As part of their reorganization of the Division I Enforcement Model and Infringements Process, the NCAA Division I Transformation Committee and Infringements Process Committee are would have consider implementing a standard holding head coaches accountable for violations of NCAA rules by members of their staff, with no exceptions. Public details are sparse, but theoretically this would sound like a strict accountability standard, finding accountability despite lack of knowledge or any wrongdoing. This would be similar to the vicarious liability standard in tort law, which holds an employer liable for the actions of its employee committed in the course of employment.

If done, it would be a drastic change, but not necessarily in a visible way. NCAA Rules 11.1.1.1 already guess head coaches are responsible for staff violations, but allow head coaches to rebut this presumption by showing that they: (1) monitor staff and (2) promote a compliant atmosphere. For example, in 2017, the Committee on Violations (COI) infamously held Rick Pitino, then head coach of the University of Louisville, vicariously liable for a staff member’s impermissible organization of strip dances. -tease and acts of prostitution for potential and current student-athletes. The COI presumed Pitino responsible without concluding that he knew of the activities. And he couldn’t overturn the presumption because his oversight was found to be insufficient. Pitino was suspended for five games.

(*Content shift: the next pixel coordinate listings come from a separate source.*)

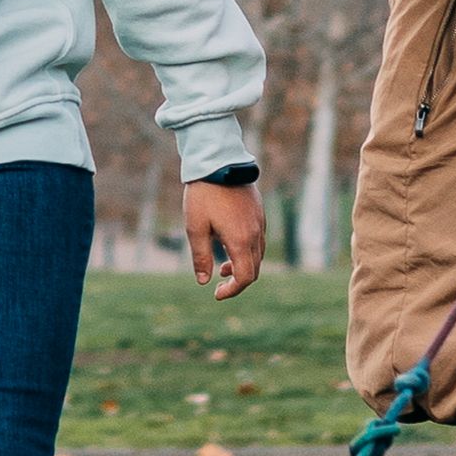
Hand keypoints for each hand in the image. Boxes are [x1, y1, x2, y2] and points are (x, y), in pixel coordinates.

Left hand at [182, 180, 265, 296]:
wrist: (218, 161)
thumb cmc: (203, 195)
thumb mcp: (195, 228)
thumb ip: (201, 257)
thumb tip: (204, 281)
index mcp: (240, 240)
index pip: (245, 277)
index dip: (232, 291)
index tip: (217, 294)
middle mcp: (255, 234)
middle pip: (254, 269)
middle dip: (237, 281)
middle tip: (218, 283)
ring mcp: (260, 222)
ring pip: (258, 255)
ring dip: (242, 266)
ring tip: (222, 265)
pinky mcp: (259, 213)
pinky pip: (258, 240)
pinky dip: (247, 251)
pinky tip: (229, 244)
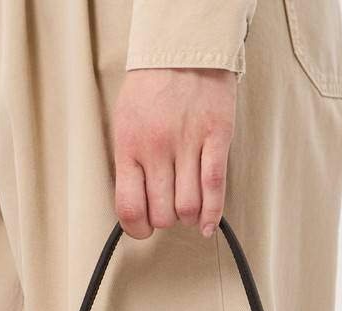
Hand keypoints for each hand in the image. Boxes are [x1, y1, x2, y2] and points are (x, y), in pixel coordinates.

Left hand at [113, 68, 236, 239]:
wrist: (182, 48)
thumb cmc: (151, 87)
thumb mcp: (125, 123)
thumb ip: (129, 163)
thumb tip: (137, 204)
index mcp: (129, 146)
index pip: (129, 207)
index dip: (137, 229)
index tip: (143, 231)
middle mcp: (156, 148)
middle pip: (161, 212)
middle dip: (165, 220)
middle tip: (169, 212)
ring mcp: (187, 143)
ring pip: (188, 206)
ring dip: (188, 217)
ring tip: (188, 209)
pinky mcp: (216, 137)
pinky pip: (214, 187)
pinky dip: (212, 214)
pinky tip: (208, 225)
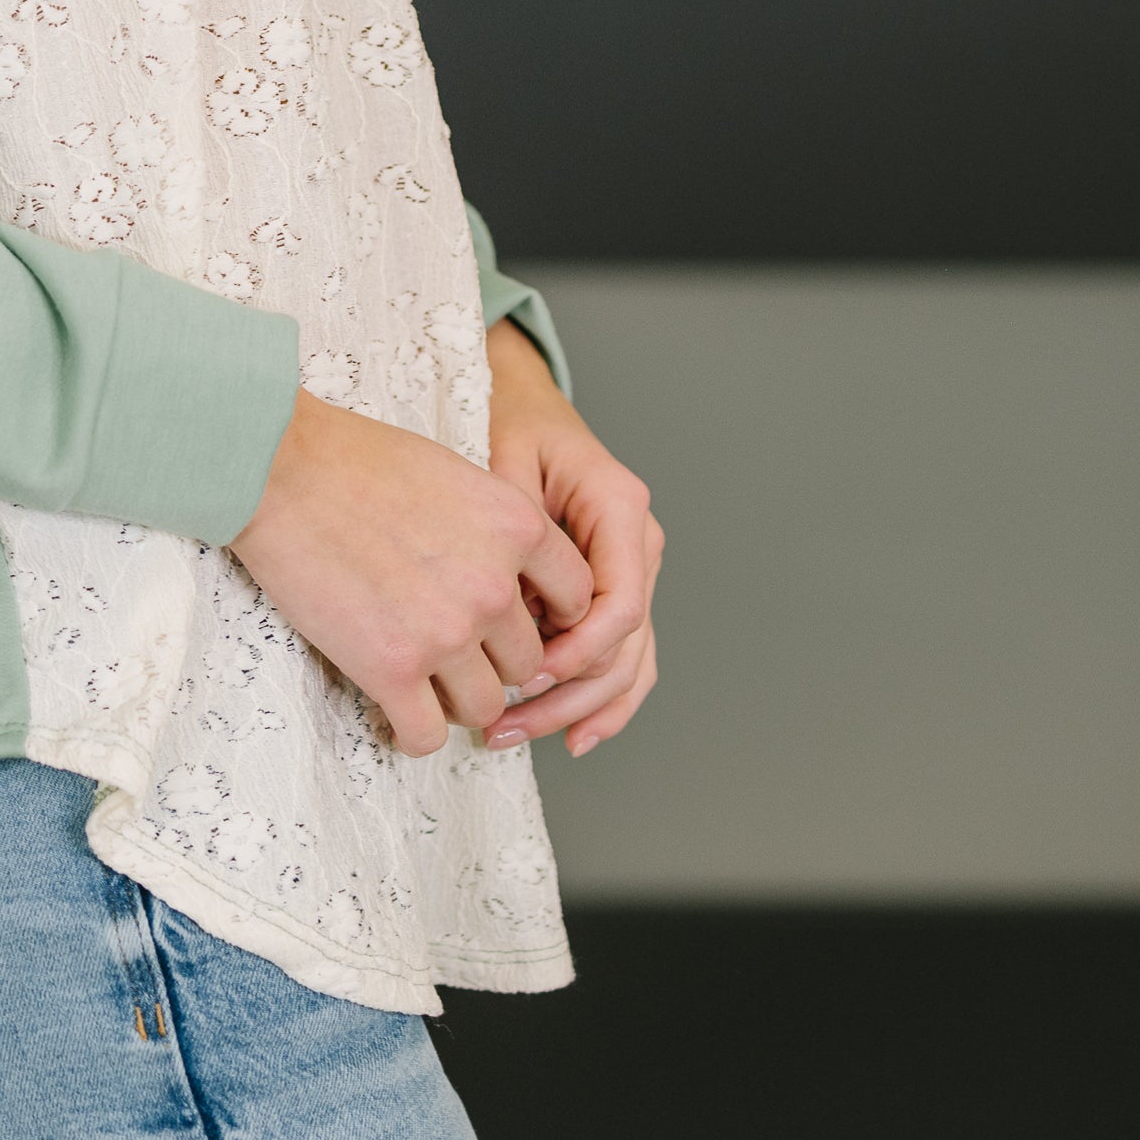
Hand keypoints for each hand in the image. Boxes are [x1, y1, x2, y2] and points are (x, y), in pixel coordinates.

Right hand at [230, 391, 595, 756]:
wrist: (278, 469)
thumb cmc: (354, 459)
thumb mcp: (455, 474)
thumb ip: (496, 529)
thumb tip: (510, 578)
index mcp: (518, 527)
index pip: (577, 600)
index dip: (547, 618)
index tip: (512, 622)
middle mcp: (494, 585)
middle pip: (526, 661)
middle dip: (493, 661)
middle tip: (453, 653)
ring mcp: (445, 632)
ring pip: (485, 705)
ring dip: (457, 700)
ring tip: (424, 685)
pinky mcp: (391, 668)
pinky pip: (426, 733)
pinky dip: (413, 732)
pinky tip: (393, 713)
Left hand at [479, 320, 662, 759]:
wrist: (521, 401)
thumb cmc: (510, 422)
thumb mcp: (502, 457)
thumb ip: (512, 527)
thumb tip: (507, 603)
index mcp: (619, 508)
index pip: (620, 603)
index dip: (577, 651)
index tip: (527, 676)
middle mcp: (638, 544)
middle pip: (625, 646)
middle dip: (568, 696)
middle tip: (505, 724)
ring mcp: (632, 570)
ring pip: (627, 662)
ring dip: (576, 709)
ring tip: (513, 735)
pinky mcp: (612, 589)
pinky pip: (621, 656)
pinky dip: (600, 701)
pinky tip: (571, 738)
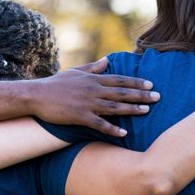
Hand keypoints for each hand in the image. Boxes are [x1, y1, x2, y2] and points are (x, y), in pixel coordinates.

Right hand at [30, 57, 159, 136]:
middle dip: (141, 94)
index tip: (151, 84)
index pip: (120, 80)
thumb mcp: (75, 72)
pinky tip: (123, 133)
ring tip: (146, 111)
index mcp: (93, 79)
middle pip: (122, 92)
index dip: (136, 82)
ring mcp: (87, 103)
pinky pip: (99, 124)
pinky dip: (112, 128)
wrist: (36, 95)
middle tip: (158, 97)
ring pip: (114, 107)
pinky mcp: (80, 117)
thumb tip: (107, 60)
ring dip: (131, 109)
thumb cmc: (55, 84)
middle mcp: (93, 90)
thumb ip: (93, 67)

A strict liability standard would eliminate the possibility of rebutting the presumption, but in practice the COI has effectively used this standard for several years. Specifically, since 2014, enforcement personnel have alleged more Level I or II violations of Rule 11.1.1.1 than any other NCAA rule, with the COI reviewing more than 70 such allegations. And only once has a head coach successfully rebutted the presumption of liability for a staff member’s breach – former Wichita State baseball head coach Gene Stephenson in 2015.

However, the review of infringement cases since 2014 does not tell the whole story. Many head coaches successfully rebutted the presumption of liability during the investigation by law enforcement personnel, eliminating the allegation before the matter reached the COI. For example, COI handled a case in 2021 in which a Notre Dame assistant football coach violated NCAA recruiting rules. Yet enforcement staff did not charge then-head coach Brian Kelly with a violation of rule 11.1.1.1, meaning Kelly successfully rebutted the presumption that he was responsible for the violation of the assistant coach during the investigation of the enforcement staff. Thus, the public will never be aware of its monitoring or the promotion of a compliant atmosphere. Strict liability would mean that there would be no more (hidden) rebuttals of liability as part of the enforcement process.

This lack of transparency regarding the rebuttal during the line staff investigation is problematic. If the NCAA comes out against strict liability, it should, as I suggested in a recent Nebraska Law Review article, demand the publication of information on how the head coach rebutted the presumption of responsibility. This information would be invaluable to other head coaches and athletic college members.

We will see what changes, if any, the Transformation Process and Violations Committees will implement. Strict liability or not, improvement is needed.

Josh Lens, a former college athletics attorney and administrator, is an assistant professor of recreation and sports management at the University of Arkansas.